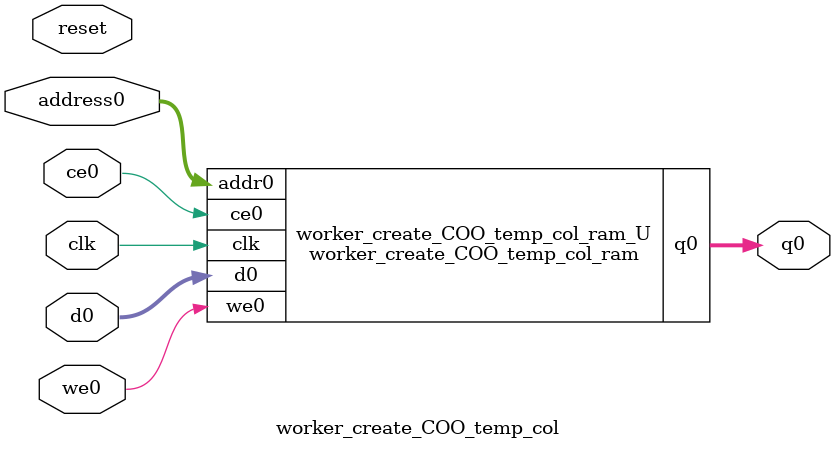
<source format=v>

`timescale 1 ns / 1 ps
module worker_create_COO_temp_col_ram (addr0, ce0, d0, we0, q0,  clk);

parameter DWIDTH = 7;
parameter AWIDTH = 12;
parameter MEM_SIZE = 2500;

input[AWIDTH-1:0] addr0;
input ce0;
input[DWIDTH-1:0] d0;
input we0;
output reg[DWIDTH-1:0] q0;
input clk;

(* ram_style = "block" *)reg [DWIDTH-1:0] ram[MEM_SIZE-1:0];




always @(posedge clk)  
begin 
    if (ce0) 
    begin
        if (we0) 
        begin 
            ram[addr0] <= d0; 
            q0 <= d0;
        end 
        else 
            q0 <= ram[addr0];
    end
end


endmodule


`timescale 1 ns / 1 ps
module worker_create_COO_temp_col(
    reset,
    clk,
    address0,
    ce0,
    we0,
    d0,
    q0);

parameter DataWidth = 32'd7;
parameter AddressRange = 32'd2500;
parameter AddressWidth = 32'd12;
input reset;
input clk;
input[AddressWidth - 1:0] address0;
input ce0;
input we0;
input[DataWidth - 1:0] d0;
output[DataWidth - 1:0] q0;



worker_create_COO_temp_col_ram worker_create_COO_temp_col_ram_U(
    .clk( clk ),
    .addr0( address0 ),
    .ce0( ce0 ),
    .d0( d0 ),
    .we0( we0 ),
    .q0( q0 ));

endmodule


</source>
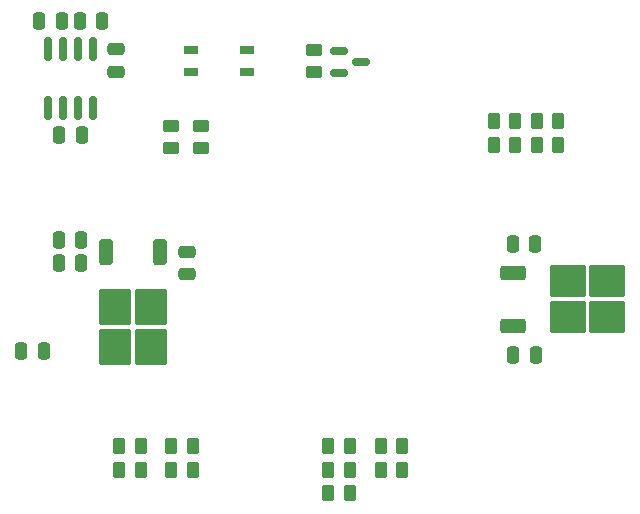
<source format=gtp>
%TF.GenerationSoftware,KiCad,Pcbnew,9.0.2*%
%TF.CreationDate,2026-01-01T17:21:28+07:00*%
%TF.ProjectId,ControlMikon,436f6e74-726f-46c4-9d69-6b6f6e2e6b69,rev?*%
%TF.SameCoordinates,Original*%
%TF.FileFunction,Paste,Top*%
%TF.FilePolarity,Positive*%
%FSLAX46Y46*%
G04 Gerber Fmt 4.6, Leading zero omitted, Abs format (unit mm)*
G04 Created by KiCad (PCBNEW 9.0.2) date 2026-01-01 17:21:28*
%MOMM*%
%LPD*%
G01*
G04 APERTURE LIST*
G04 Aperture macros list*
%AMRoundRect*
0 Rectangle with rounded corners*
0 $1 Rounding radius*
0 $2 $3 $4 $5 $6 $7 $8 $9 X,Y pos of 4 corners*
0 Add a 4 corners polygon primitive as box body*
4,1,4,$2,$3,$4,$5,$6,$7,$8,$9,$2,$3,0*
0 Add four circle primitives for the rounded corners*
1,1,$1+$1,$2,$3*
1,1,$1+$1,$4,$5*
1,1,$1+$1,$6,$7*
1,1,$1+$1,$8,$9*
0 Add four rect primitives between the rounded corners*
20,1,$1+$1,$2,$3,$4,$5,0*
20,1,$1+$1,$4,$5,$6,$7,0*
20,1,$1+$1,$6,$7,$8,$9,0*
20,1,$1+$1,$8,$9,$2,$3,0*%
G04 Aperture macros list end*
%ADD10RoundRect,0.250000X0.250000X0.475000X-0.250000X0.475000X-0.250000X-0.475000X0.250000X-0.475000X0*%
%ADD11RoundRect,0.250000X-0.850000X-0.350000X0.850000X-0.350000X0.850000X0.350000X-0.850000X0.350000X0*%
%ADD12RoundRect,0.250000X-1.275000X-1.125000X1.275000X-1.125000X1.275000X1.125000X-1.275000X1.125000X0*%
%ADD13RoundRect,0.250000X-0.250000X-0.475000X0.250000X-0.475000X0.250000X0.475000X-0.250000X0.475000X0*%
%ADD14RoundRect,0.250000X-0.350000X0.850000X-0.350000X-0.850000X0.350000X-0.850000X0.350000X0.850000X0*%
%ADD15RoundRect,0.250000X-1.125000X1.275000X-1.125000X-1.275000X1.125000X-1.275000X1.125000X1.275000X0*%
%ADD16RoundRect,0.250000X-0.262500X-0.450000X0.262500X-0.450000X0.262500X0.450000X-0.262500X0.450000X0*%
%ADD17RoundRect,0.150000X-0.587500X-0.150000X0.587500X-0.150000X0.587500X0.150000X-0.587500X0.150000X0*%
%ADD18RoundRect,0.250000X0.262500X0.450000X-0.262500X0.450000X-0.262500X-0.450000X0.262500X-0.450000X0*%
%ADD19RoundRect,0.250000X0.475000X-0.250000X0.475000X0.250000X-0.475000X0.250000X-0.475000X-0.250000X0*%
%ADD20RoundRect,0.250000X-0.475000X0.250000X-0.475000X-0.250000X0.475000X-0.250000X0.475000X0.250000X0*%
%ADD21RoundRect,0.250000X-0.450000X0.262500X-0.450000X-0.262500X0.450000X-0.262500X0.450000X0.262500X0*%
%ADD22R,1.200000X0.700000*%
%ADD23RoundRect,0.150000X0.150000X-0.825000X0.150000X0.825000X-0.150000X0.825000X-0.150000X-0.825000X0*%
G04 APERTURE END LIST*
D10*
%TO.C,C2*%
X212878126Y-159761846D03*
X214778126Y-159761846D03*
%TD*%
%TO.C,C1*%
X212875000Y-150352500D03*
X214775000Y-150352500D03*
%TD*%
D11*
%TO.C,U1*%
X212875000Y-157352500D03*
X212875000Y-152792500D03*
D12*
X220850000Y-156597500D03*
X220850000Y-153547500D03*
X217500000Y-156597500D03*
X217500000Y-153547500D03*
%TD*%
D13*
%TO.C,C77*%
X174403061Y-152000000D03*
X176303061Y-152000000D03*
%TD*%
D14*
%TO.C,U2*%
X178440000Y-151094188D03*
X183000000Y-151094188D03*
D15*
X179195000Y-159069188D03*
X182245000Y-159069188D03*
X179195000Y-155719188D03*
X182245000Y-155719188D03*
%TD*%
D10*
%TO.C,C64*%
X174400000Y-150000000D03*
X176300000Y-150000000D03*
%TD*%
%TO.C,C36*%
X176350000Y-141150000D03*
X174450000Y-141150000D03*
%TD*%
D13*
%TO.C,C38*%
X176200000Y-131500000D03*
X178100000Y-131500000D03*
%TD*%
D16*
%TO.C,R91*%
X183925000Y-167500000D03*
X185750000Y-167500000D03*
%TD*%
D10*
%TO.C,C39*%
X174650000Y-131500000D03*
X172750000Y-131500000D03*
%TD*%
D17*
%TO.C,D19*%
X198150000Y-134025000D03*
X198150000Y-135925000D03*
X200025000Y-134975000D03*
%TD*%
D18*
%TO.C,R2*%
X199075000Y-169500000D03*
X197250000Y-169500000D03*
%TD*%
D16*
%TO.C,R82*%
X214868960Y-140000000D03*
X216693960Y-140000000D03*
%TD*%
D19*
%TO.C,C76*%
X185250000Y-152944188D03*
X185250000Y-151044188D03*
%TD*%
D18*
%TO.C,R83*%
X213075000Y-142000000D03*
X211250000Y-142000000D03*
%TD*%
D20*
%TO.C,C37*%
X179300000Y-133900000D03*
X179300000Y-135800000D03*
%TD*%
D18*
%TO.C,R3*%
X199073354Y-171500000D03*
X197248354Y-171500000D03*
%TD*%
D16*
%TO.C,R86*%
X201678825Y-169500000D03*
X203503825Y-169500000D03*
%TD*%
D18*
%TO.C,R90*%
X185750000Y-169500000D03*
X183925000Y-169500000D03*
%TD*%
%TO.C,R89*%
X181376000Y-169500000D03*
X179551000Y-169500000D03*
%TD*%
%TO.C,R81*%
X216693960Y-142000000D03*
X214868960Y-142000000D03*
%TD*%
D16*
%TO.C,R88*%
X179550259Y-167500000D03*
X181375259Y-167500000D03*
%TD*%
D21*
%TO.C,R31*%
X196050000Y-133975000D03*
X196050000Y-135800000D03*
%TD*%
D22*
%TO.C,FL1*%
X185650000Y-135775000D03*
X190350000Y-135775000D03*
X190350000Y-133975000D03*
X185650000Y-133975000D03*
%TD*%
D23*
%TO.C,U8*%
X173510000Y-138850000D03*
X174780000Y-138850000D03*
X176050000Y-138850000D03*
X177320000Y-138850000D03*
X177320000Y-133900000D03*
X176050000Y-133900000D03*
X174780000Y-133900000D03*
X173510000Y-133900000D03*
%TD*%
D16*
%TO.C,R1*%
X197250000Y-167500000D03*
X199075000Y-167500000D03*
%TD*%
D18*
%TO.C,R85*%
X203500000Y-167500000D03*
X201675000Y-167500000D03*
%TD*%
D21*
%TO.C,R78*%
X183928179Y-140425000D03*
X183928179Y-142250000D03*
%TD*%
D16*
%TO.C,R84*%
X211253220Y-140000000D03*
X213078220Y-140000000D03*
%TD*%
D13*
%TO.C,C65*%
X171228875Y-159450000D03*
X173128875Y-159450000D03*
%TD*%
D21*
%TO.C,R77*%
X186465979Y-140425000D03*
X186465979Y-142250000D03*
%TD*%
M02*

</source>
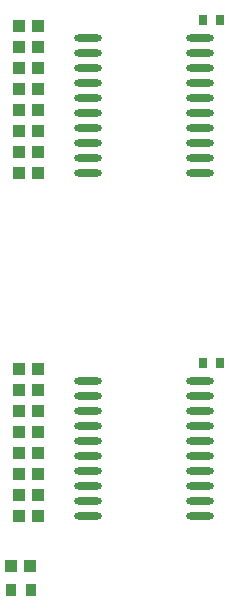
<source format=gtp>
G04 Layer: TopPasteMaskLayer*
G04 Panelize: , Column: 2, Row: 2, Board Size: 58.42mm x 58.42mm, Panelized Board Size: 118.84mm x 118.84mm*
G04 EasyEDA v6.5.34, 2023-09-06 22:34:46*
G04 a2432957869647e6a6caa226728471f4,5a6b42c53f6a479593ecc07194224c93,10*
G04 Gerber Generator version 0.2*
G04 Scale: 100 percent, Rotated: No, Reflected: No *
G04 Dimensions in millimeters *
G04 leading zeros omitted , absolute positions ,4 integer and 5 decimal *
%FSLAX45Y45*%
%MOMM*%

%ADD10O,2.3599902X0.5949949999999999*%
%ADD11R,1.0000X1.1000*%
%ADD12R,0.8999X1.0000*%
%ADD13R,0.8000X0.9000*%

%LPD*%
D10*
G01*
X2181301Y4940300D03*
G01*
X2181301Y4813300D03*
G01*
X2181301Y4686300D03*
G01*
X2181301Y4559300D03*
G01*
X2181301Y4432300D03*
G01*
X2181301Y4305300D03*
G01*
X2181301Y4178300D03*
G01*
X2181301Y4051300D03*
G01*
X2181301Y3924300D03*
G01*
X2181301Y3797300D03*
G01*
X3127298Y4940300D03*
G01*
X3127298Y4813300D03*
G01*
X3127298Y4686300D03*
G01*
X3127298Y4559300D03*
G01*
X3127298Y4432300D03*
G01*
X3127298Y4305300D03*
G01*
X3127298Y4178300D03*
G01*
X3127298Y4051300D03*
G01*
X3127298Y3924300D03*
G01*
X3127298Y3797300D03*
G01*
X2181326Y2032000D03*
G01*
X2181326Y1905000D03*
G01*
X2181326Y1778000D03*
G01*
X2181326Y1651000D03*
G01*
X2181326Y1524000D03*
G01*
X2181326Y1397000D03*
G01*
X2181326Y1270000D03*
G01*
X2181326Y1143000D03*
G01*
X2181326Y1016000D03*
G01*
X2181326Y889000D03*
G01*
X3127324Y2032000D03*
G01*
X3127324Y1905000D03*
G01*
X3127324Y1778000D03*
G01*
X3127324Y1651000D03*
G01*
X3127324Y1524000D03*
G01*
X3127324Y1397000D03*
G01*
X3127324Y1270000D03*
G01*
X3127324Y1143000D03*
G01*
X3127324Y1016000D03*
G01*
X3127324Y889000D03*
D11*
G01*
X1692910Y469900D03*
G01*
X1532915Y469900D03*
D12*
G01*
X1697913Y266700D03*
G01*
X1527911Y266700D03*
D13*
G01*
X3295802Y5092700D03*
G01*
X3155797Y5092700D03*
D11*
G01*
X1756410Y5041900D03*
G01*
X1596415Y5041900D03*
G01*
X1756410Y4864100D03*
G01*
X1596415Y4864100D03*
G01*
X1756410Y4686300D03*
G01*
X1596415Y4686300D03*
G01*
X1756410Y4508500D03*
G01*
X1596415Y4508500D03*
G01*
X1756410Y4330700D03*
G01*
X1596415Y4330700D03*
G01*
X1756410Y4152900D03*
G01*
X1596415Y4152900D03*
G01*
X1756410Y3975100D03*
G01*
X1596415Y3975100D03*
G01*
X1756410Y3797300D03*
G01*
X1596415Y3797300D03*
G01*
X1756435Y889000D03*
G01*
X1596440Y889000D03*
G01*
X1756435Y1066800D03*
G01*
X1596440Y1066800D03*
G01*
X1756435Y1244600D03*
G01*
X1596440Y1244600D03*
G01*
X1756435Y1422400D03*
G01*
X1596440Y1422400D03*
G01*
X1756435Y1600200D03*
G01*
X1596440Y1600200D03*
G01*
X1756435Y1778000D03*
G01*
X1596440Y1778000D03*
G01*
X1756435Y1955800D03*
G01*
X1596440Y1955800D03*
G01*
X1756435Y2133600D03*
G01*
X1596440Y2133600D03*
D13*
G01*
X3295827Y2184400D03*
G01*
X3155822Y2184400D03*
M02*

</source>
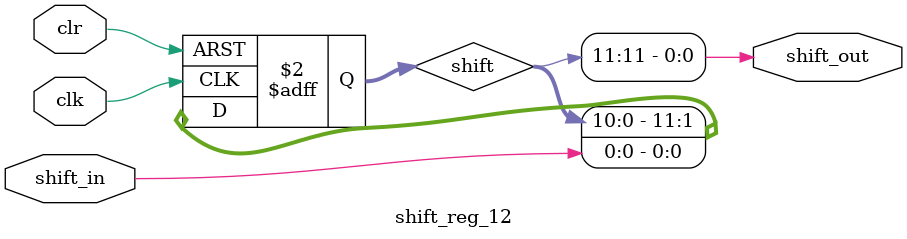
<source format=v>


module shift_reg_12 #( parameter size = 11 ) (shift_in, clk, clr, shift_out);

   // Port Declaration
   input   shift_in;
   input   clk;
   input   clr;
   output  shift_out;
   
   reg [ size:0 ] shift; // shift register  
   
    always @ (posedge clk or posedge clr)
     begin
	if (clr)
          shift = 0;	  	
	else 
	  shift = { shift[size-1:0] , shift_in } ;	
     end
   
   assign shift_out = shift[size];   
   
endmodule 

</source>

::::

WHAT THE TASK REQUIRES: The lines wanted run from the first one in the material above through the line containing "parameter DataWidth = 32'd7;"; give them again exactly, leaving out the pictures.

WRITTEN RESPONSE:
<source format=v>

`timescale 1 ns / 1 ps
module worker_create_COO_temp_col_ram (addr0, ce0, d0, we0, q0,  clk);

parameter DWIDTH = 7;
parameter AWIDTH = 12;
parameter MEM_SIZE = 2500;

input[AWIDTH-1:0] addr0;
input ce0;
input[DWIDTH-1:0] d0;
input we0;
output reg[DWIDTH-1:0] q0;
input clk;

(* ram_style = "block" *)reg [DWIDTH-1:0] ram[MEM_SIZE-1:0];




always @(posedge clk)  
begin 
    if (ce0) 
    begin
        if (we0) 
        begin 
            ram[addr0] <= d0; 
            q0 <= d0;
        end 
        else 
            q0 <= ram[addr0];
    end
end


endmodule


`timescale 1 ns / 1 ps
module worker_create_COO_temp_col(
    reset,
    clk,
    address0,
    ce0,
    we0,
    d0,
    q0);

parameter DataWidth = 32'd7;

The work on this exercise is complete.